As a performer, Simon was music director and keyboardist for Broadway star Jennifer Holliday (including performances with the Boston Pops and Keith Lockhart) and has toured with the singer and hip-hop pioneer Angela Stone. Simon was a Fellow of the Sundance Institute in 2018. In 2020 he became an assistant professor at Georgetown University in Washington, D.C., where his courses include music theory and the study of sound and music for film. He has written works for such organizations as Washington National Opera, the Reno Philharmonic, American Composers Orchestra, the University of Michigan Symphony Band, and many others. He received the Sphinx Medal of Excellence, a prestigious honor from the Sphinx Organization, which nurtures and develops the careers of Black and Latino classical musicians. An excellent introduction to Simon’s holistic approach to music is his multifaceted 2018 concept album My Ancestor’s Gift, which blends his pop, gospel, classical, and experimental experiences into a rich musical narrative. More recently, his Requiem for the Enslaved was released by Decca in July 2022. That powerful piece was commissioned by Georgetown University to acknowledge the institution and its founders’ roles in the slave trade in the U.S. 

Along with his new BSO post, Simon is composer in residence of the Kennedy Center in Washington. The breadth of his music interests and experience make him an ideal partner for the BSO—an organization that encompasses not only traditional concert music but also the Boston Pops, the educational activities of Youth Concerts, and the wide-ranging activities of Tanglewood. 
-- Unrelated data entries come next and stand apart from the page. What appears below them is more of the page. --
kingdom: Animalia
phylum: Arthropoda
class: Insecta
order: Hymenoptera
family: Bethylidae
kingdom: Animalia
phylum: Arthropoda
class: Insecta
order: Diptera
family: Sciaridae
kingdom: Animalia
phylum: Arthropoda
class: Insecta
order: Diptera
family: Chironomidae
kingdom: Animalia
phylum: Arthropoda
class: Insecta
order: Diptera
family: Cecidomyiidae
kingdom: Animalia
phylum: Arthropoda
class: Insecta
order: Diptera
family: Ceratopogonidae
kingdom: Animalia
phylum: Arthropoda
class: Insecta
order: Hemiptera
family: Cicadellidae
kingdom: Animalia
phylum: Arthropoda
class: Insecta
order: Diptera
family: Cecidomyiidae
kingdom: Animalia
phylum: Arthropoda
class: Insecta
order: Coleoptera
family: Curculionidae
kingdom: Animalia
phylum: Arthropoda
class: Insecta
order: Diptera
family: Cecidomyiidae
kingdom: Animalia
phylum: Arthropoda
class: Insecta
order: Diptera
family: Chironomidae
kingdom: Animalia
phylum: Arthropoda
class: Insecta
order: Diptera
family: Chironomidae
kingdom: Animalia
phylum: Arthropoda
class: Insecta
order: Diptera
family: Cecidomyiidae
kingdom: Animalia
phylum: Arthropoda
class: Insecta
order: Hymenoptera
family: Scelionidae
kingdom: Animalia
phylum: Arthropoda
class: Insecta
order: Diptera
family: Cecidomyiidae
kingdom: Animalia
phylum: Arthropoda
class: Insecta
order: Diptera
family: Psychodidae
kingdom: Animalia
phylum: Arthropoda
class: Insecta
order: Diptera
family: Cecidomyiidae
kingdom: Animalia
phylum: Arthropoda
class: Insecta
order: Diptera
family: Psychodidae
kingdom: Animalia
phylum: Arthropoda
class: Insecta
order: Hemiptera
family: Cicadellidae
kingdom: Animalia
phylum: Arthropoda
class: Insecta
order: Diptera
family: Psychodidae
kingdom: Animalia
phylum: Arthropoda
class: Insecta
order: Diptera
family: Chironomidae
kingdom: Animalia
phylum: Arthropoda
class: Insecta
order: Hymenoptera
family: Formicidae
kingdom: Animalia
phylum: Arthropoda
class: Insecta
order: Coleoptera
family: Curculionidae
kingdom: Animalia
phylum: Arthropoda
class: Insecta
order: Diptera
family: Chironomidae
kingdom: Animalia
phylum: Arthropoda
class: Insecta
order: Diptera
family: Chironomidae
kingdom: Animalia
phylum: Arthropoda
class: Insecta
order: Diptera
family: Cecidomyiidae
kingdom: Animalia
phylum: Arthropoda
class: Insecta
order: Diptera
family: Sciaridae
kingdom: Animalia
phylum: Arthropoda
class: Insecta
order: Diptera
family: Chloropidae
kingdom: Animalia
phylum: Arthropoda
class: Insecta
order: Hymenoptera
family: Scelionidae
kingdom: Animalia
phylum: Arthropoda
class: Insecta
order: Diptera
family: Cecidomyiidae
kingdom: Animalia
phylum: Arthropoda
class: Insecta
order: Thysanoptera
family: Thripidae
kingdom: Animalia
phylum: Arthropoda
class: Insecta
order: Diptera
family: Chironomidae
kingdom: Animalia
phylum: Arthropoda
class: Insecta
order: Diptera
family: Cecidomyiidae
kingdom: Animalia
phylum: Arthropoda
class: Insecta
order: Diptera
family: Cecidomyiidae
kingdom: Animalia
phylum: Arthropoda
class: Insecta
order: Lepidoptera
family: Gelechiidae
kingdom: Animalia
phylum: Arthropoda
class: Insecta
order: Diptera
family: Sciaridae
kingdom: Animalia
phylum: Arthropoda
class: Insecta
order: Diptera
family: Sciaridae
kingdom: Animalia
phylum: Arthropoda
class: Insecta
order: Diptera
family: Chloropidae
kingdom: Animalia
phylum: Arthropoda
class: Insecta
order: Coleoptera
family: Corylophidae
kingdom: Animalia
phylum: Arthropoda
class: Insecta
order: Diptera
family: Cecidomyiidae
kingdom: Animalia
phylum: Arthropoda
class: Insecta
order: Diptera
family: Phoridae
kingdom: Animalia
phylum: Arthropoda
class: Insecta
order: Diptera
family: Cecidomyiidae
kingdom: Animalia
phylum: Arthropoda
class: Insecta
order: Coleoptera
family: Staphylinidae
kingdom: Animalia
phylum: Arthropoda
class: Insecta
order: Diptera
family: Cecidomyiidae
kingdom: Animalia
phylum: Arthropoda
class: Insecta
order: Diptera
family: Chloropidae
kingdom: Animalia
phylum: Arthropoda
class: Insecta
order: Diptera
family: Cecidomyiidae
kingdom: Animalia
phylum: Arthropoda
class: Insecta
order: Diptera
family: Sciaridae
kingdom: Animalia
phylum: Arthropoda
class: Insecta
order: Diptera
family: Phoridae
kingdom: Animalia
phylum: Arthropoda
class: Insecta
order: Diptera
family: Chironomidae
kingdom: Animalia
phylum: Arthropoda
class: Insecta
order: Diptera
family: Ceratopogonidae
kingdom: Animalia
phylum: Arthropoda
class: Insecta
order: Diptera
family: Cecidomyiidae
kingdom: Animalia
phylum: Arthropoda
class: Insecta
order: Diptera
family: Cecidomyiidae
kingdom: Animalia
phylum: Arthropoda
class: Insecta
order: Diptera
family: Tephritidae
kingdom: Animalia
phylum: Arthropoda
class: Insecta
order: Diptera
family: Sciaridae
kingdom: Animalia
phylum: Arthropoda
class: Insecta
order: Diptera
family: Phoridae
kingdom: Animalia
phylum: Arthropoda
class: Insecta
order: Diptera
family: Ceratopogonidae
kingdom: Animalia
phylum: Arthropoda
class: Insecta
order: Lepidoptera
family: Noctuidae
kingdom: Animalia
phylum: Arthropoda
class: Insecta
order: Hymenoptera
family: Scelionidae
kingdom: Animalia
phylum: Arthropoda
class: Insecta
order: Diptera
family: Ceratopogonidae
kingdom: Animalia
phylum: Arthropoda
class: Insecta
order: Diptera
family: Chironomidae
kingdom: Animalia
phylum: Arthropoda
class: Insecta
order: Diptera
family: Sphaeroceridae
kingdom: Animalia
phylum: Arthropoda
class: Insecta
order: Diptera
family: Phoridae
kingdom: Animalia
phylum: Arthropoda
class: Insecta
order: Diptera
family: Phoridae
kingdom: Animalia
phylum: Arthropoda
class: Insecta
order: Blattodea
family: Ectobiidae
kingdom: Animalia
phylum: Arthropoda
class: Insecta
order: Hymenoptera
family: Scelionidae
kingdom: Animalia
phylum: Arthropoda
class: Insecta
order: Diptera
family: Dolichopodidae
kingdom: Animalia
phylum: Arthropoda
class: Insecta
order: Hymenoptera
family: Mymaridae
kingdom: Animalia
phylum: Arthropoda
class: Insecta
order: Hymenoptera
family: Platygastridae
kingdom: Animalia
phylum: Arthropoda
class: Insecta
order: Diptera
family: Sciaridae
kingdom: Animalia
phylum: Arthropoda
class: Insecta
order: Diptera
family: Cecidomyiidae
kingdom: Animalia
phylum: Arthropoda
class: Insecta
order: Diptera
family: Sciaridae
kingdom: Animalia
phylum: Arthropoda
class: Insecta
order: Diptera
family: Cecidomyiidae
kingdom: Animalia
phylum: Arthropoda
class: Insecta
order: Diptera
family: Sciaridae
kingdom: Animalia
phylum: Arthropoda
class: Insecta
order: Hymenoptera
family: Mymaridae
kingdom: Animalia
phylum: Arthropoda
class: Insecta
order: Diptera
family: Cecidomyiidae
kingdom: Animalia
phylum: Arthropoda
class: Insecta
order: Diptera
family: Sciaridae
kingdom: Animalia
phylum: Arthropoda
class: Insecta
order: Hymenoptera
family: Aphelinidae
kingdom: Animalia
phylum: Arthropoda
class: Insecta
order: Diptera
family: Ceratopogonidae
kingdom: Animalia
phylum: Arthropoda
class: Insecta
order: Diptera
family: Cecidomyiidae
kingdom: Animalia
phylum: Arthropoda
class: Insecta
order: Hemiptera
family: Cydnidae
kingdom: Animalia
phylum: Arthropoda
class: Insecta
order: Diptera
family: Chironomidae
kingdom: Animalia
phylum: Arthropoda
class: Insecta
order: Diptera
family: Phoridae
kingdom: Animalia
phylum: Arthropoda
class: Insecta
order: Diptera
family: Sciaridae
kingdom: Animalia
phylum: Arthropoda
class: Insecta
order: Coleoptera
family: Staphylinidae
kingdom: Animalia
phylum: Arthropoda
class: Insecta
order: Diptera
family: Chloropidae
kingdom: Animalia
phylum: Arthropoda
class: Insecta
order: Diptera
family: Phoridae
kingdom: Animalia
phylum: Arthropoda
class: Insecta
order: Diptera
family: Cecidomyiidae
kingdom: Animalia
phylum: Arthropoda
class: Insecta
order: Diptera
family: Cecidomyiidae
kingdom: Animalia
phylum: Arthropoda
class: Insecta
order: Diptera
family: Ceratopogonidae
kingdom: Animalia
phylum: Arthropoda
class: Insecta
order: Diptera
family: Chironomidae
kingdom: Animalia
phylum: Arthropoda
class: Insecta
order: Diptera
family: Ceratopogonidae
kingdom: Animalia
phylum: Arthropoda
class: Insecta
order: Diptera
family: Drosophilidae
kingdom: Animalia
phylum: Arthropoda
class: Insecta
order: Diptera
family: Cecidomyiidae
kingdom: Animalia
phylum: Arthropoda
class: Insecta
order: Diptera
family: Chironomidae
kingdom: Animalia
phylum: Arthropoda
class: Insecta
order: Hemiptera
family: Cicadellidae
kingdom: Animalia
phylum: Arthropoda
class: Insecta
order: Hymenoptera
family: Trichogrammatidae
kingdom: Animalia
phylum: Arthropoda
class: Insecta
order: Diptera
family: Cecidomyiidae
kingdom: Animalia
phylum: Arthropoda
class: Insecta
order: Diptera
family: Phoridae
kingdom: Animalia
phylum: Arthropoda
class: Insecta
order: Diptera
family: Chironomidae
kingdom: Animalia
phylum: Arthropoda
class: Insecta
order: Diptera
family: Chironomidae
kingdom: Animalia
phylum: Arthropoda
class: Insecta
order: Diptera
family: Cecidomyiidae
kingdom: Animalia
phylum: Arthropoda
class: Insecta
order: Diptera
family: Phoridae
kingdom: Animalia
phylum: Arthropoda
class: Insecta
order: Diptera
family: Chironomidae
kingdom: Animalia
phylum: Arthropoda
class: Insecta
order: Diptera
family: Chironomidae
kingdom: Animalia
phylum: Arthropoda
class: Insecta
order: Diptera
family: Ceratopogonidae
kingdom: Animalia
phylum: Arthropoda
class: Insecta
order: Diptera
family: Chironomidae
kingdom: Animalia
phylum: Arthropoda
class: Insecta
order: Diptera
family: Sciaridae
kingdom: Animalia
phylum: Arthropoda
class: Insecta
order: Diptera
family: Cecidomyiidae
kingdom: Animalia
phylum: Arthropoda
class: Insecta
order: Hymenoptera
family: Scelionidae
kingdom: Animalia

The title of Carlos Simon’s string quartet paraphrases the title of cultural historian Isabel Wilkerson’s acclaimed 2010 book The Warmth of Other Suns: The Epic Story of America’s Great Migration. The Great Migration is the name given to the several-decade movement of millions of African Americans leaving the Jim Crow-era rural southern U.S. to settle in primarily urban areas in the North and the West Coast. Wilkerson’s title is itself a quote from Black Boy, the memoir of one of the Great Migration’s most prominent witnesses, the outstanding writer Richard Wright, who moved with his family to Chicago as a young adult after growing up in Mississippi and Tennessee: “I was leaving the South to fling myself into the unknown…. I was taking a part of the South to transplant in alien soil, to see if it could grow differently, if it could drink of new and cool rains, bend in strange winds, respond to the warmth of other suns and, perhaps, to bloom.” In the orchestra version, the three movements “Rays of Light,” “Flight,” and “Settle” create a framework for a more explicit narrative of hope, unrest, and a sense of home. 

ROBERT KIRZINGER

Composer and writer Robert Kirzinger is the Boston Symphony Orchestra’s Director of Program Publications.